'''

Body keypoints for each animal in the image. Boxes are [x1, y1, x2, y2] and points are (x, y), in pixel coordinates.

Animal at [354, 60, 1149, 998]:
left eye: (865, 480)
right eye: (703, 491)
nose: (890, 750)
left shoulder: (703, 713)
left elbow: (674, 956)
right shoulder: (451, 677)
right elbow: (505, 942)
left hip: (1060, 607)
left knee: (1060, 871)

'''

Among the lines above, please count those that contain the string "right" and write the number by itself.

### Task solution
3